When Janet sees Louise on moving day morning, Louise is wearing the big, grey orthopedic shoes Janet ordered her. She is trying to be fashionable in dark jeans and a pretty blouse, big earrings, but her glasses are still taped. The left side of her face is still paralyzed. Janet strokes her daughter’s hair, which is now shoulder-length and layered, and notices the scar from the incision, pink and shiny. Just be upbeat, Janet tells herself.
The whole family, Warner and Elizabeth included, spend the day moving Louise into her new apartment. “New” isn’t the word, Janet thinks, as she looks around the wobbly complex with wood panels down the front, like a bib. The place is crammed with college kids probably not old enough to drink. Janet cannot picture Louise making friends with any of them. Every balcony is cluttered with miniature grills, stereo speakers, and empty beer bottles. Louise says she picked it because it is right next to the university where she will start classes soon, the same school she went to as an undergrad, but Janet wishes she would have tried a little harder to find a better place—maybe she could rent a room in a kindly professor’s house? It’s like she’s trying to insert herself in her old, party-girl life again.
Louise roams the place happily, dragging herself along the walls. “Look, all the rooms are painted different colors! The bedroom is bright pink and the kitchen is electric blue! There’s a closet, and over here a little shelf!”

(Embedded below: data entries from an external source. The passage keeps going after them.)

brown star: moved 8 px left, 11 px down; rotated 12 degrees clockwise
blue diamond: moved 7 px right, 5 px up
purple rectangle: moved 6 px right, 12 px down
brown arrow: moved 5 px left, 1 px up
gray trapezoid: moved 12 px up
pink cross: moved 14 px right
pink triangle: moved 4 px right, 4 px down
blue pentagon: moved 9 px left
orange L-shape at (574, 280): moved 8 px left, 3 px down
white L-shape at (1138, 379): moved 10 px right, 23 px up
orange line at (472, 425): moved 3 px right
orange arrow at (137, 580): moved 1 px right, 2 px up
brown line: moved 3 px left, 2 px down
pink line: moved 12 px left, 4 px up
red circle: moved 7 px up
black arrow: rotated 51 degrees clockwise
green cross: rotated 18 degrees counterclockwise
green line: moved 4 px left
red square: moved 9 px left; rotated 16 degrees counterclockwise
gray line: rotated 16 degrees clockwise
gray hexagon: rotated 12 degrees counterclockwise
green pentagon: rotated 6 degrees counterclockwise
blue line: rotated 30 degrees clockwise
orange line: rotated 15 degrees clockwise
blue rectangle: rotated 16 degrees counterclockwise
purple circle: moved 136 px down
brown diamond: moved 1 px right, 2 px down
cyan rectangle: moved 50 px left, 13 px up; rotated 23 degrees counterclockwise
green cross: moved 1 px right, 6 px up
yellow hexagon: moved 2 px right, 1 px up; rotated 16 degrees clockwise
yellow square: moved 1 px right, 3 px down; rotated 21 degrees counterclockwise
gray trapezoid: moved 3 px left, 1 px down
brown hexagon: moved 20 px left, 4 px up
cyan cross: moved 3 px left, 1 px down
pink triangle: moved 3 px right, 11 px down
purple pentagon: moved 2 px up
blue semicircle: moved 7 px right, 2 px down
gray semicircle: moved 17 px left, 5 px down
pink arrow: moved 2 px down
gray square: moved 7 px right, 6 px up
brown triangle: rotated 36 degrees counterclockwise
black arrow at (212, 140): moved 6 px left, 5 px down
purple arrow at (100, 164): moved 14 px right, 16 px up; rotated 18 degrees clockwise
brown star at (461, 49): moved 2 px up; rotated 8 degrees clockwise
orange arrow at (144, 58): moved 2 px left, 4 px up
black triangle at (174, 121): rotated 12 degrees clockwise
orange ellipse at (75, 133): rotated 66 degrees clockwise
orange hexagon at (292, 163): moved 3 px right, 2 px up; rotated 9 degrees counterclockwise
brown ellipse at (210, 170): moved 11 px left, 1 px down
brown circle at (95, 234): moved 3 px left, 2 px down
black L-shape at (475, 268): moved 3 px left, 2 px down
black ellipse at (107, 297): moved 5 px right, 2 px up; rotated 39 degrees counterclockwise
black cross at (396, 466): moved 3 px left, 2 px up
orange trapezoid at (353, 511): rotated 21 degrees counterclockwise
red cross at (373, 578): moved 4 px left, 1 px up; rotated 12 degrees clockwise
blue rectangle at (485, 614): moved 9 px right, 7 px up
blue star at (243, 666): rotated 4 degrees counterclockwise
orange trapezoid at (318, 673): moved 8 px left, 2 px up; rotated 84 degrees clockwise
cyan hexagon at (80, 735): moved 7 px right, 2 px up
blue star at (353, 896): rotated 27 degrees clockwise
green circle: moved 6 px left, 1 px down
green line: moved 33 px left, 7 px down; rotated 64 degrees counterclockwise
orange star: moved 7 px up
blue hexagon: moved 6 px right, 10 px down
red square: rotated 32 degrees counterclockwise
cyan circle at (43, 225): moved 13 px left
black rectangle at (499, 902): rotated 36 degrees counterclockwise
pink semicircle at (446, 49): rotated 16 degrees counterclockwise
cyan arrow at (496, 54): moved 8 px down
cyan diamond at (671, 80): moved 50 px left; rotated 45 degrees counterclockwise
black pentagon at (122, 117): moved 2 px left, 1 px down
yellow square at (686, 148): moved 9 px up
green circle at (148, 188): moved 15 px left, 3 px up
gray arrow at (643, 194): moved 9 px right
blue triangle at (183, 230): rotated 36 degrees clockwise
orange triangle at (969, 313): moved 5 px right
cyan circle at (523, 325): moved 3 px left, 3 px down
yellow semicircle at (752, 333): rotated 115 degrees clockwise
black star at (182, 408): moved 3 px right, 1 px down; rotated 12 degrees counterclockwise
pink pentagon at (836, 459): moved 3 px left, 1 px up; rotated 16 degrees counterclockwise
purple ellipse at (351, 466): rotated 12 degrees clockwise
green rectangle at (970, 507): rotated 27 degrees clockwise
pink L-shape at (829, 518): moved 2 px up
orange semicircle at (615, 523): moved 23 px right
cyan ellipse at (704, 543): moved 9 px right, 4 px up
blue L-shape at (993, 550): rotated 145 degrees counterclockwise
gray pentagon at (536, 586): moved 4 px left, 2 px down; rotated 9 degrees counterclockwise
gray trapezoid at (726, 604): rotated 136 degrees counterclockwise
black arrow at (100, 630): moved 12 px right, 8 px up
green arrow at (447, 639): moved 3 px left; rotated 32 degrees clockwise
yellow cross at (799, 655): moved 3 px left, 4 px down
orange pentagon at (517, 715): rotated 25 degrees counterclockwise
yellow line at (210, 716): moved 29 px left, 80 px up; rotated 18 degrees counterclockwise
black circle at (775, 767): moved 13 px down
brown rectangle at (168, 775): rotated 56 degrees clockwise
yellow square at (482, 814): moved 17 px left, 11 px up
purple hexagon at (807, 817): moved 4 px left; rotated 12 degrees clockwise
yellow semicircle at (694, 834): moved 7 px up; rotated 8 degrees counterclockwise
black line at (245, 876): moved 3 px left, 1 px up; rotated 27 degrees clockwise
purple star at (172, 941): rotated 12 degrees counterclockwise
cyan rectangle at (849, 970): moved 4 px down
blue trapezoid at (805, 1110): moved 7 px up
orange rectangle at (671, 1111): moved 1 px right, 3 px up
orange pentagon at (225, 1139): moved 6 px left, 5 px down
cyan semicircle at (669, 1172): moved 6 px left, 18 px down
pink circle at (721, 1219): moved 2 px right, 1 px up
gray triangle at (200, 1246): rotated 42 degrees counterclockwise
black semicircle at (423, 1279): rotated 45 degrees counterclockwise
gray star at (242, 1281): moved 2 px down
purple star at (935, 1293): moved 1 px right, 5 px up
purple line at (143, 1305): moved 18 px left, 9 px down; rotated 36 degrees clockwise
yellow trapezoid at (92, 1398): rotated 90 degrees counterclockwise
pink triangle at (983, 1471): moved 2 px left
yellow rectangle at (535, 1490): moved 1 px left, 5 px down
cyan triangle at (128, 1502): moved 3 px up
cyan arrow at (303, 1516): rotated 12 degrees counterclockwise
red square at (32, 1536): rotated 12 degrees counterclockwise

Warner, Elizabeth, and Janet look at each other. Janet whispers, “What a dump.”
Warner has brought books for Louise that he stacks on a sticky shelf: a self-budgeting workbook and pamphlets on home repair and personal safety. Elizabeth has pulled some items from their basement: towels, framed pictures, rugs. Tom carries the heaviest ends of mattresses and boxes. There isn’t much to carry: a friend’s couch, a lamp, some plastic dishes with roses on them. Janet puts on rubber gloves and cleans under the kitchen sink. Of course she finds mice turds and cockroaches.
No one wants to leave. They stand around in the little main room and talk, their voices echoing off the walls.
As Janet gives her a good-bye hug, she asks Louise if she has any food.
“We just ate,” Louise says.
“I mean in the cupboards,” Janet says. She takes Louise to the grocery store and they buy organic everything, cartons of eggs and bags of bright fruit. Once they are back and it all is put away, Janet has no choice but to go. Her new boyfriend tries to comfort her on the way back to their small town, but Janet just rests her forehead on the window. She keeps thinking of Louise sleeping in that place, and having to get up in it in the morning, alone.
Warner spends most of the moving day putting up blinds, touching up grout in the bathroom, checking the smoke alarm. He walks around the place with a large ruler, making sure all the pictures hang right. He still doesn’t understand what Louise will do, really, or how she will do it. He feels as if Louise is a teenager leaving home for the first time, only worse. Warner does not really remember the first time Louise left home for college. She suddenly was just gone, and he’d never had to worry about her at all, not about drinking or smoking or grades or boys. Why is that? Why hadn’t he worried?
As they drive away, he and Elizabeth glance through the rearview to see Louise bent over a box. Warner feels he is doing the wrong thing but keeps on driving away. He does not know what else to do.